Last Sunday, 60 Minutes aired a report on Joe Darby, the reservist who accidentally uncovered the abuses at Abu Ghraib and blew the whistle on them. Joe had been a resident of the Cumberland area; when the time came for him to return home from Iraq, the Army told him it was simply too dangerous to go back to Cumberland. A security assessment conducted by the Army showed that resentment toward Darby for his role in exposing the scandal was so intense that it represented a genuine threat to his life.

Understand, friends, that I do not doubt the Army’s conclusions about the danger posed to Darby and his family. Nor do I dispute Anderson Cooper’s right to report it. But I strenuously object to the scurrilous manner in which Cooper and CBS suggested that the entire city of Cumberland was united in monolithic, snarling hatred for Joe Darby and his actions.

The report’s inaccuracies:

  • Anderson Cooper referred to Cumberland as “a military town” in the report, which is a gross mischaracterization. I currently live in Virginia Beach, which is home to the Oceana Naval Air Station. Virginia Beach is part of the broader Tidewater area, where the Navy has a significant presence with at least two bases. Navy battle groups are stationed here, and their vessels are repaired in local shipyards. This, friends, is a military town. From what I’ve read, Cumberland is home to a small reserve unit of around 250 soldiers and a tiny VFW post. That is not a military town. Besides, I grew up there. I lived there for over twenty years. Not once did I ever hear someone refer to Cumberland as “a military town.” But painting it that way may have served the intended rhetorical bent of Cooper’s piece. Cumberland was neatly transformed into an ideological foil — a fabricated example of “a military town” whose sympathies were with criminals rather than a courageous whistle-blower. This calumniates the very mindset of the armed forces, suggesting that Abu Ghraib was the natural outflow of our military’s character and surrounding culture.
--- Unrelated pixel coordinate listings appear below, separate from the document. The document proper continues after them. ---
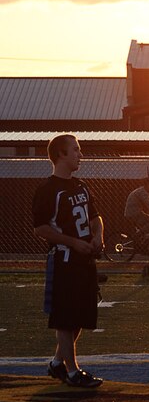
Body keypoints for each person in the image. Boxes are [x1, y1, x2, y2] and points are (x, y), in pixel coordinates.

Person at [33, 134, 105, 388]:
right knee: (65, 317)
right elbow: (41, 228)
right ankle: (72, 371)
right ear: (61, 154)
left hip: (85, 260)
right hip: (64, 260)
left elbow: (95, 217)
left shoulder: (82, 186)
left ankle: (57, 363)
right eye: (75, 150)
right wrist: (73, 242)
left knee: (80, 317)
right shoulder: (47, 190)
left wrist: (98, 236)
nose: (80, 154)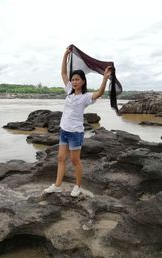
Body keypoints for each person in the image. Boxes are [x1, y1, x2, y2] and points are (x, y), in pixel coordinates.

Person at [44, 47, 112, 197]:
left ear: (82, 82)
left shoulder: (86, 97)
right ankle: (57, 185)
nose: (74, 82)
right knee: (61, 158)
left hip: (75, 133)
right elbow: (62, 73)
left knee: (75, 160)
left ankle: (78, 186)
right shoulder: (69, 90)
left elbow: (100, 93)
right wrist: (65, 56)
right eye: (73, 79)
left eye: (77, 80)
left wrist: (105, 79)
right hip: (64, 131)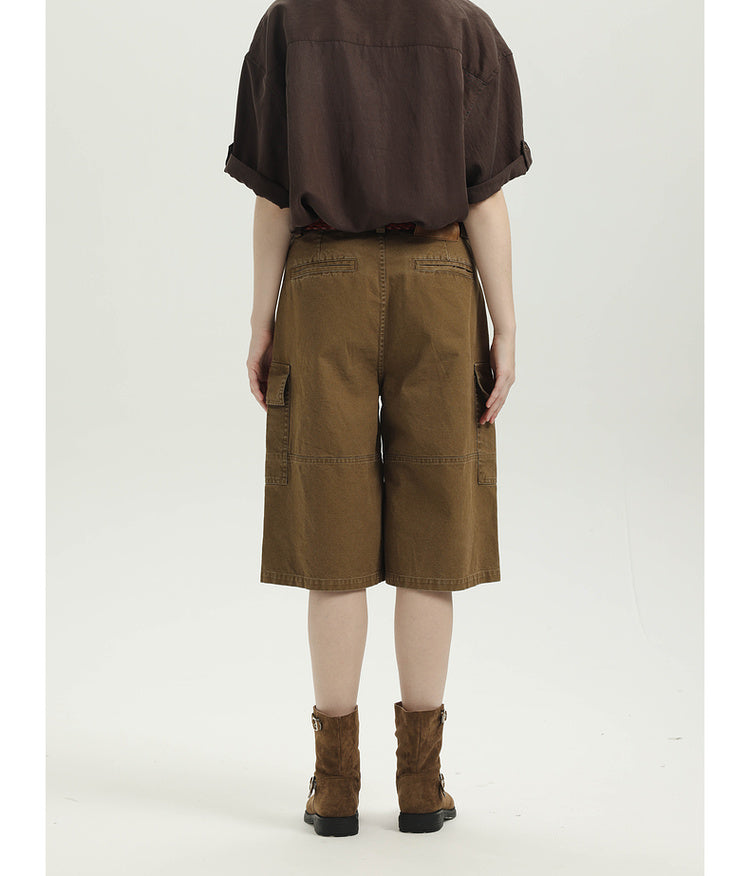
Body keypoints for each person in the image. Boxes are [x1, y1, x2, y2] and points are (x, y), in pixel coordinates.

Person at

Such assertions are not without precedent. Pulitzer prize winning journalist Seymour Hersh recently stated that the American military has never been more murderous or wantonly destructive as it has been in Iraq. I have no doubt that many in the mainstream media are sympathetic to his view. I wonder where Mr. Cooper stands? Or is his apparent hit-piece on Cumberland indicative of some agreement with Hersh’s vitriolic and unfounded prejudice against the military?
  • In any case, identifying Cumberland as a military town laid the groundwork for Cooper’s report to move from the particular to the general in an unwarranted fashion by extrapolating the views of some Cumberland residents to all of them. At about five and a half minutes into the report, Cooper describes Cumberland as “a military town that felt Darby had betrayed his fellow soldiers.” Cooper explicitly states here that the entire city was collectively and uniformly hostile to Darby. Not once during the 11-minute piece did Cooper interview a Cumberland resident who supported Darby or applauded his actions. This, I presume, was to suggest such people don’t exist in Cumberland, but they incontrovertibly do. Mere logic indicates that this would be the case, but a simple visit to the editorial page of the Cumberland Times-News or a Cumberland message board confirms it. I cannot fathom why Mr. Cooper, a supposedly accomplished journalist, failed to do this.

The bottom line, beloved readers, is that I wept to see my home town — a city that has struggled to overcome economic hardship and adversity for decades — portrayed in such a negative light in the national media. The fact that this was unnecessary and unfair adds insult to injury. It seems that Cooper and his ilk were unable to find a way to lionize Joe Darby without demonizing Cumberland. Something tells me they didn’t try very hard.

The drumbeat of media bias rolls on. Cumberland is just one of its latest victims.